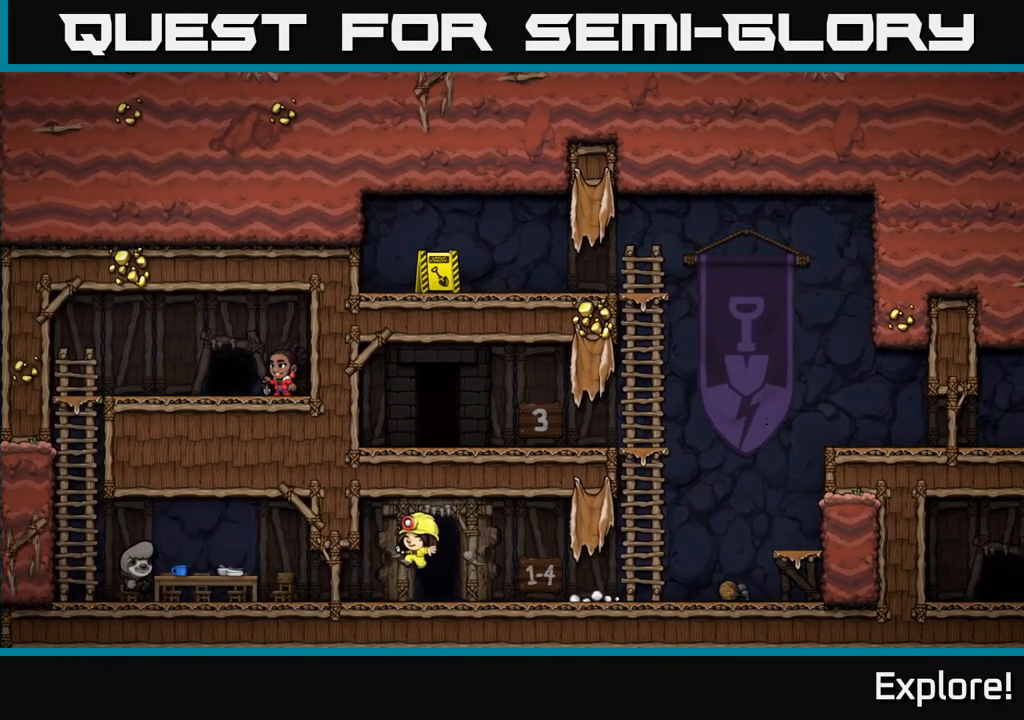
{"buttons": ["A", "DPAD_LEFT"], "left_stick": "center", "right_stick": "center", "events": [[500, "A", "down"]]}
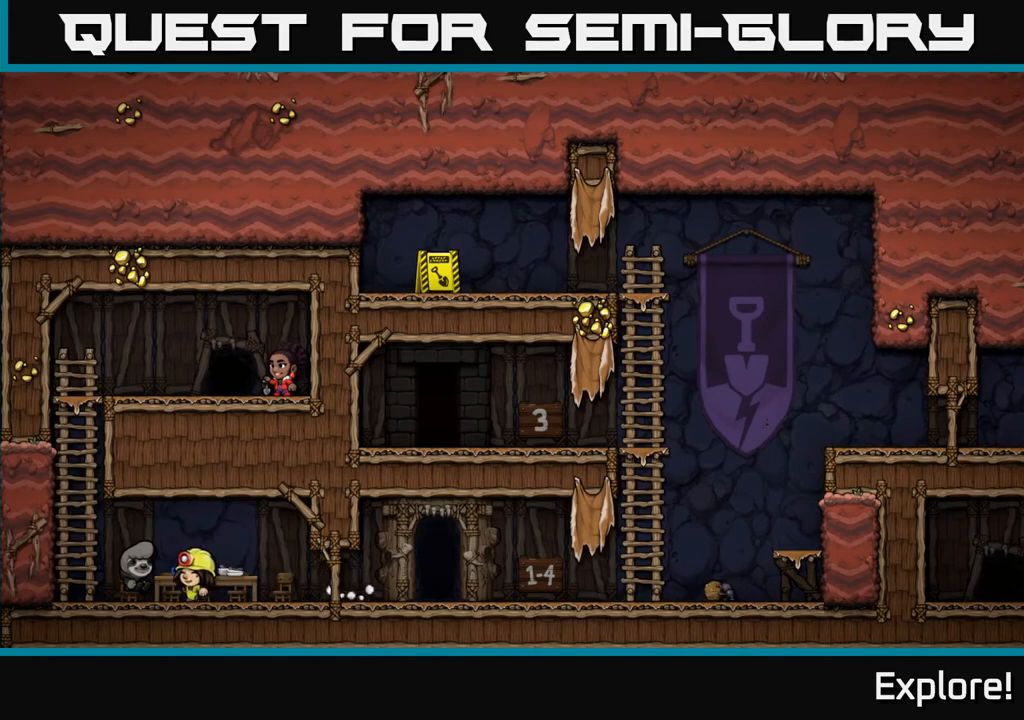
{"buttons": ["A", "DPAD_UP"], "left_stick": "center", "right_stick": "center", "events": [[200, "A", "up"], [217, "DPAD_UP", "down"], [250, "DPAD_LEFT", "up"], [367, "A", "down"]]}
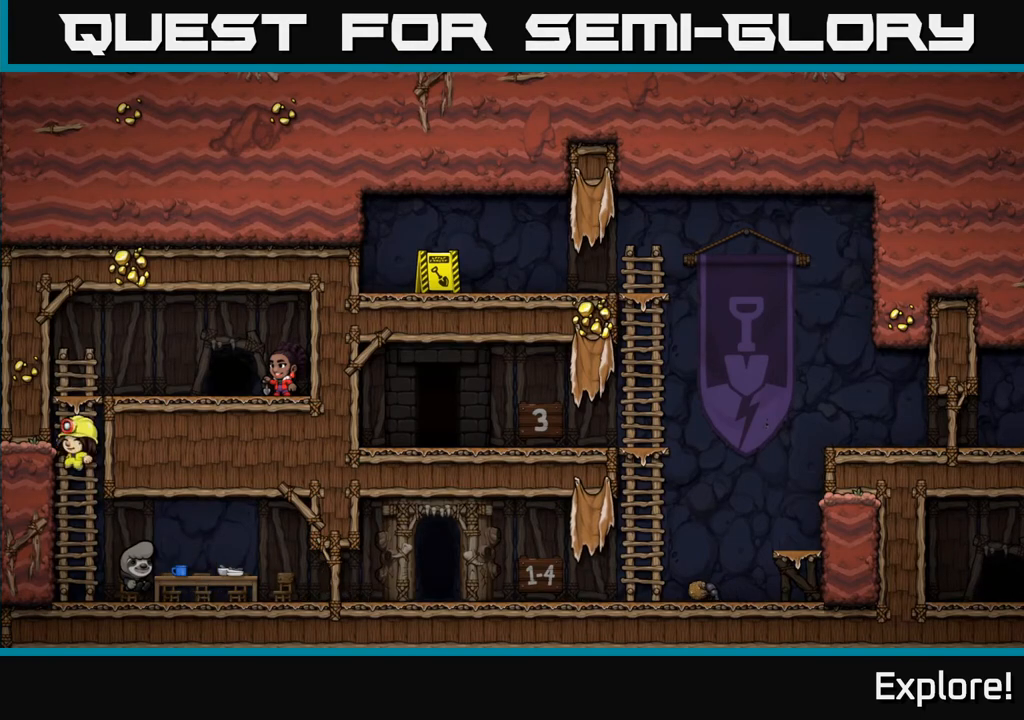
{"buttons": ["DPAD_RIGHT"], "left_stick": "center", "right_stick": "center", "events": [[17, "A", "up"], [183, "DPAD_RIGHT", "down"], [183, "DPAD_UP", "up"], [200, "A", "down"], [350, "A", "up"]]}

...

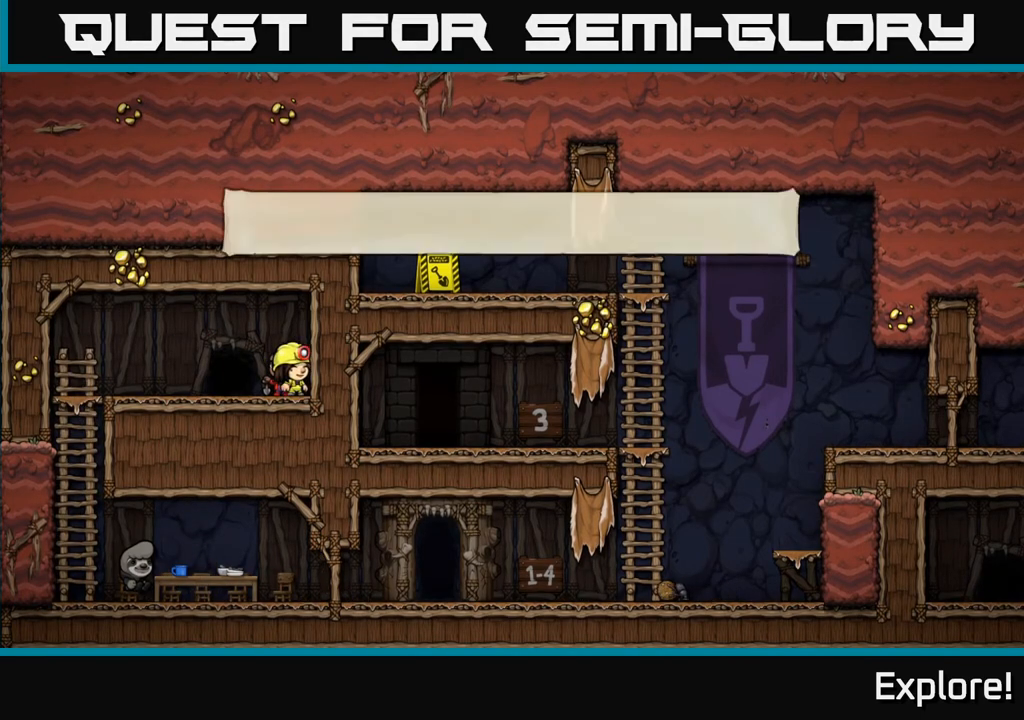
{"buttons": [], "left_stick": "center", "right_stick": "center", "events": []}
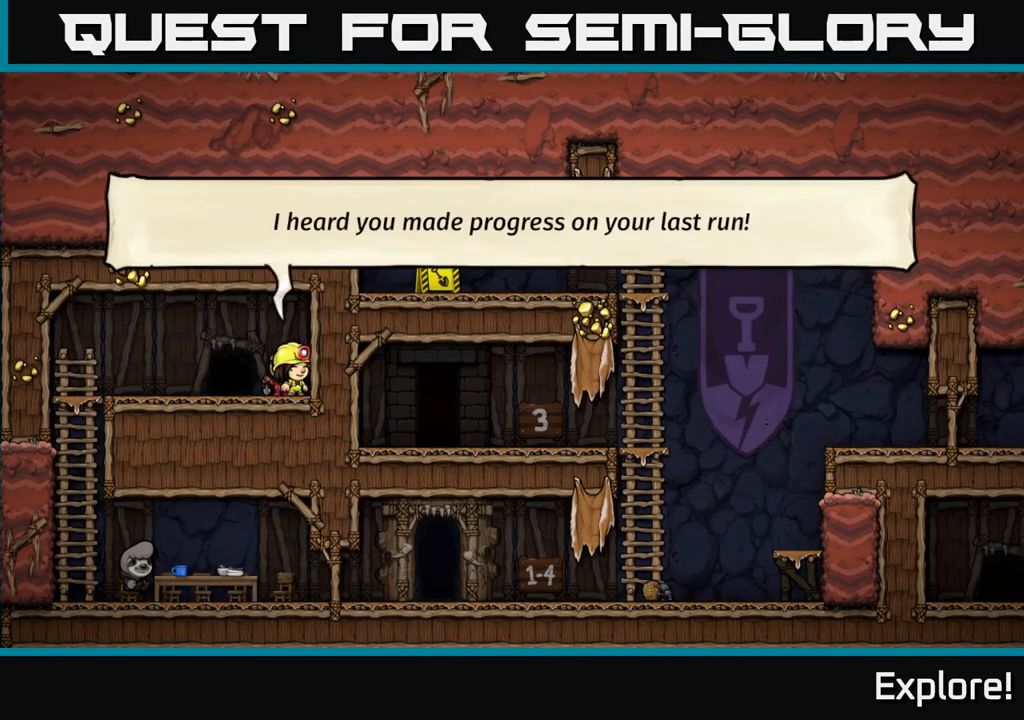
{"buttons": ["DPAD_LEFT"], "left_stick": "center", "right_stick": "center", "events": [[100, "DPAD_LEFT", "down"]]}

• TASK: Scan each line above for the string "down". Give the tally and nothing else.

• WRITTEN RESPONSE: 4